11 – Consider your cuppa
I have some good news, and some bad news for you my fellow tea/coffee lovers…. Most tea bags contain plastic and let’s not even get started on coffee pods! For years I was spreading the used tea bags on my gardens flower beds, not realising that they contained plastic. Someone should have told us right?? Thankfully, you can now buy tea bags without plastic in them. Look at your box next time you buy tea bags. Those that have removed plastic from theirs are shouting it loud and proud on their boxes. If they are biodegradable, they can go into your composting bin. If not, go back to a good ole pot of tea and loose tea leaves. I often do that anyway as it makes me feel fancy…..
I am afraid your coffee pods are another matter. Even a former boss of Nespresso himself declared his coffee pods an environmental disaster… If you just love your cup of “proper” coffee, then consider a machine that has a bean grinder, or look at the new range of fresh coffee bags that are emerging. As long as they are plastic free bags..!
12 – Keep Learning
In no way to I consider myself a Greta Thunberg. Or an expert in any way. But I have a hunger to learn and be better. I literally learn something new every day on how to do better! I want to keep pushing forward in my knowledge. I follow lots of eco awareness accounts on social media. I read lots of articles and blogs. I read lots of books. I watch documentaries. I try to understand how I can lower in my impact. Some of my suggested reads and watches are below.

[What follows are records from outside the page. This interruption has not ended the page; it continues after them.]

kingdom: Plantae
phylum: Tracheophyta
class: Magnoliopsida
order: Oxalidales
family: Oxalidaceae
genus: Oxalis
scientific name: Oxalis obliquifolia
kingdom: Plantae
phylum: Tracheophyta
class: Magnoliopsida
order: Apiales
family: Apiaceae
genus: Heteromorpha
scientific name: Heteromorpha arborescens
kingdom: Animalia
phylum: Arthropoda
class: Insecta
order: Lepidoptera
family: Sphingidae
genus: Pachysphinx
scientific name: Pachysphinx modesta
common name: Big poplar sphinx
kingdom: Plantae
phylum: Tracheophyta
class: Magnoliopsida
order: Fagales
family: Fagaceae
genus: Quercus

Zero Waste week is a great start for focus
I know this was a long post! I honestly tried to reign myself in as much as I could. I could talk all day about this subject! However, I hope that this has given you a little help and insight to get you started. A Zero waste week is a fantastic place to start. It gives some focus for a set amount of time. There is usually lots of information shared during these initiatives too.
My plan moving forward, is to make a page up with my favourite eco swaps. That way I can keep it updated as a useful resource. The main thing I want you to remember is that if you are reading this post, you care. You want to live more consciously. That is brilliant and my little eco warrior heart thanks you from its bottom! The best way to start……is just start! One item, one room, one conscious purchase at a time.